--- DATASET ENTRIES Enclosed Below ---
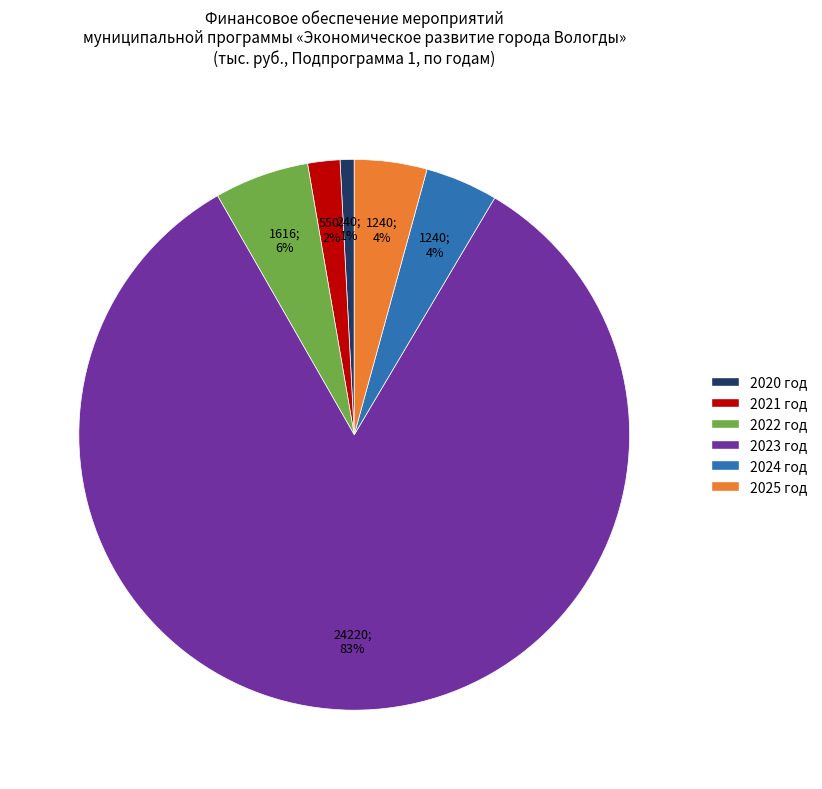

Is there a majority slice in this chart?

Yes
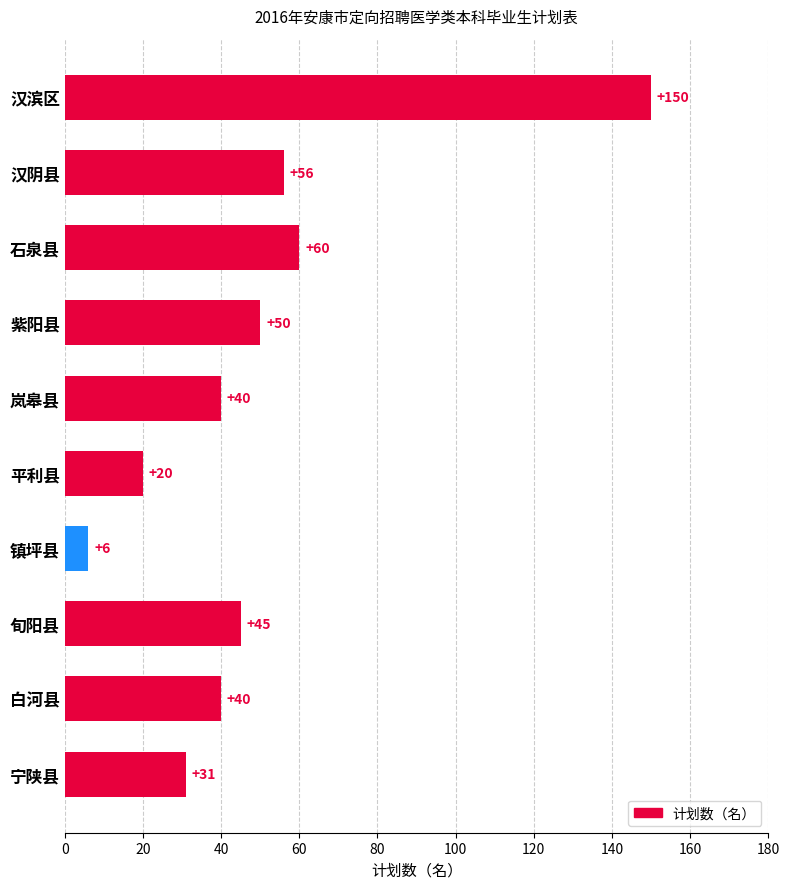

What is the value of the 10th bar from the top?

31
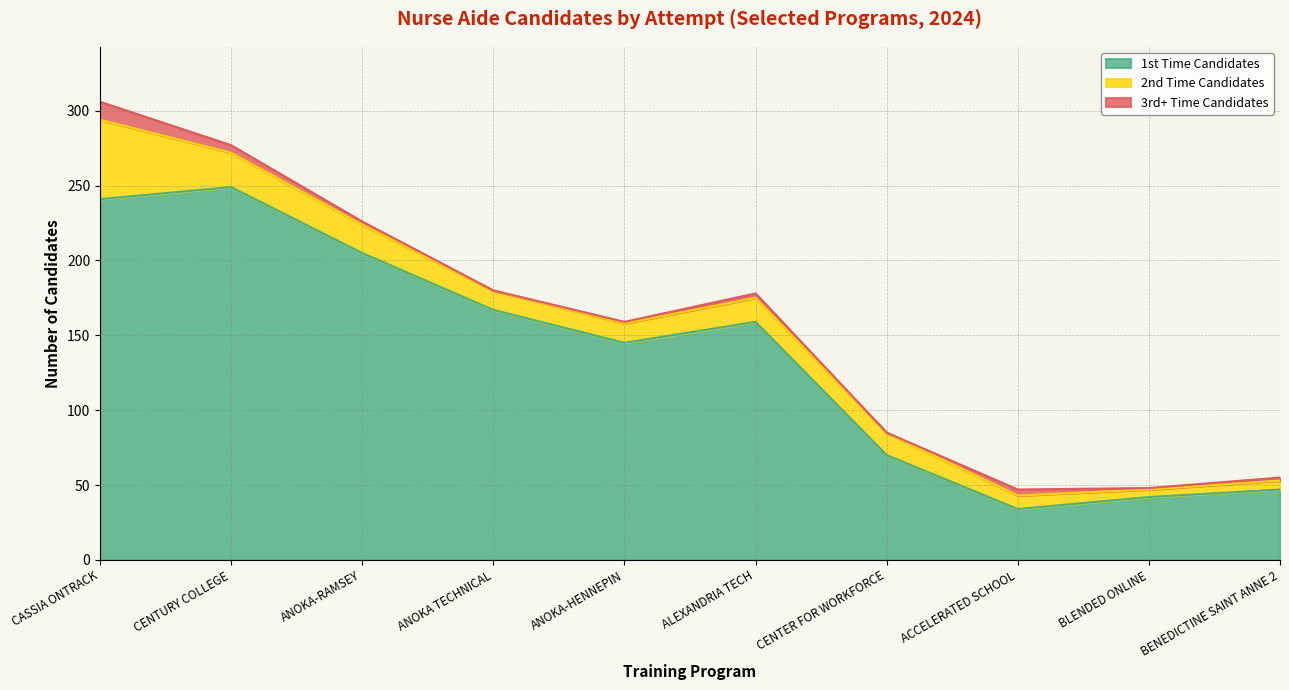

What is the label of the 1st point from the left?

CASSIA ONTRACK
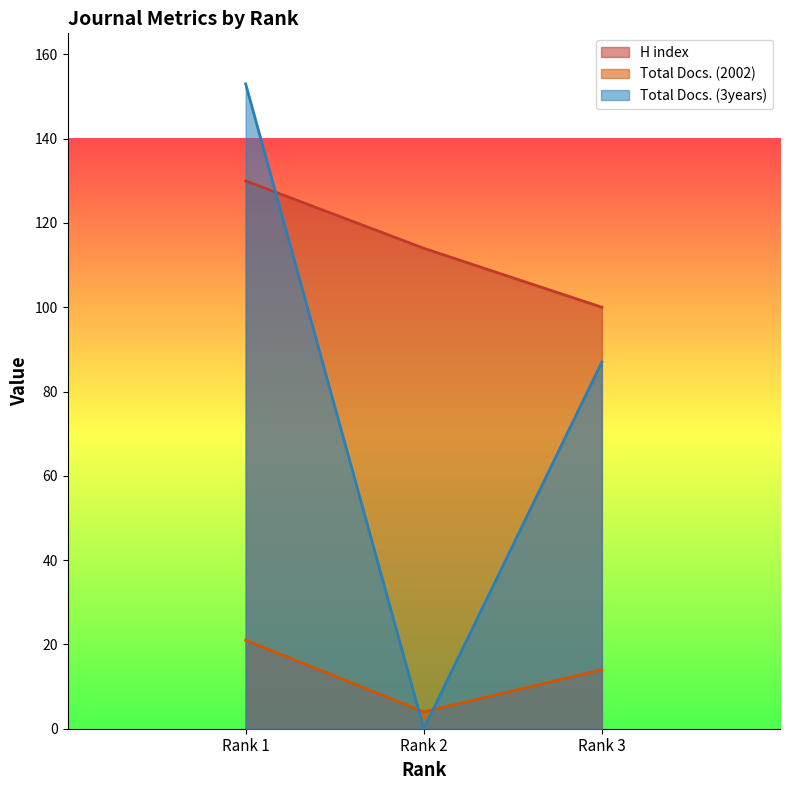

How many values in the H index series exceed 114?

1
--- End of Enclosed DATASET ENTRIES ---
Edit the lines above by replacing "bar" with "column" everywhere it occurs, changing nothing else. Leave out the pictures when you reproduce them.

ANSWER BOX:
Is there a majority slice in this chart?

Yes

What is the value of the 10th column from the top?

31

What is the label of the 1st point from the left?

CASSIA ONTRACK

How many values in the H index series exceed 114?

1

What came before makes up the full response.